Over the last two years, the Department of Defense's Cyber Crime Center Vulnerability Disclosure Program, or VDP, has grown substantially, both in size and in public recognition. For its efforts throughout the 2022 Defense Industrial Base-VDP Pilot, the program earned a Cyber and IT Excellence Teams Award from the Office of the Department of Defense Chief Information Officer.

The overwhelming success of the pilot produced a scalability challenge. Increased demand for the program's services necessitated an uptick in workforce requirements. Identifying publicly accessible assets to automate these processes, while useful, is time-consuming and labor-intensive.

Luckily, through the National Security Innovation Network Capstone program, VDP Director Melissa Vice was able to enlist the help of Brian Ngac, Dean's Teaching Fellow at George Mason University Information Systems and Operations Management. Along with his team of four stellar GMU students, the group analyzed top lessons learned from the pilot to address scalability for the size and needs of the Defense Industrial Base.

The National Security Innovation Network is a government program office within the Office of the Secretary of Defense for Research and Engineering that collaborates with major universities and the venture community to develop solutions that drive national security innovation.

Through the network's Capstone program, student technologists and entrepreneurs serve our country by providing solutions to the Department while solving real-world national security challenges through existing university Capstone courses.

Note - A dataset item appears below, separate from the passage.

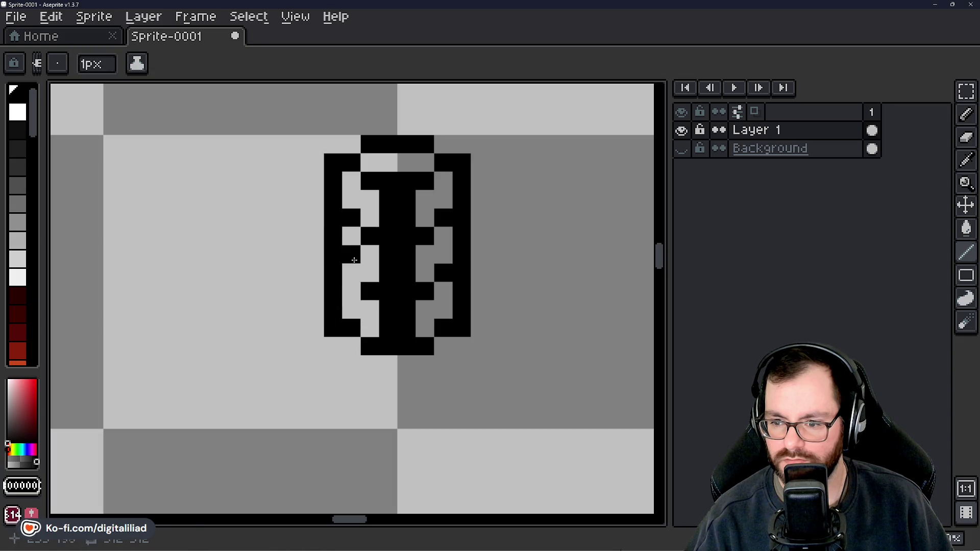
scroll(356, 288, "down", 3)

Together, these portfolios form a pipeline of activities and solutions that accelerate the pace of defense innovation.

The network's federally funded program provides government agencies with the opportunity to compete for either talent or technology-based services by nominating problem sets. The organization seeks "to build a more agile and adaptive resource to meet the unpredictable threats of the future" by cultivating partnerships between and among defense, academia, and venture communities.

"The Capstone project is a win-win for federal agencies and university students alike. Students gain valuable insight by working with professional organizations on real-world problem sets, and organizations like VDP are able to leverage motivated minds primed by the academic environment to take on the rigorous research necessary to answer challenging questions," said VDP Director Melissa Vice.

Introducing outsiders' perspectives on organizational processes, such as the DOD Cyber Crime Center's onboarding procedures, often leads to creative ideas that challenge established norms.

In this case, George Mason University students considered the center's VDP labor-intensive challenges, reviewed current processes, and looked for ways automation via artificial intelligence could reduce the resources required while facilitating smoother client acquisition and communication. The resulting recommendations included creating an onboarding cloud-based portal where Defense Industrial Base companies are guided with chat-bot assistance while onboarding its Vulnerability Disclosure Program.

At the end of eight weeks, recommended changes boosted scalability from 50 Defense Industrial Base companies up to 1,000, while decreasing labor hours by 50 to 89 percent, and lowering processing time-per-company onboarded from eight hours to only one–all for the same budget.

The well-researched recommended solutions included cybersecurity triad methodology and FedRAMP-approved products. Programs such as Capstone demonstrate the value academia can offer federal organizations, even when limited to the unclassified environment.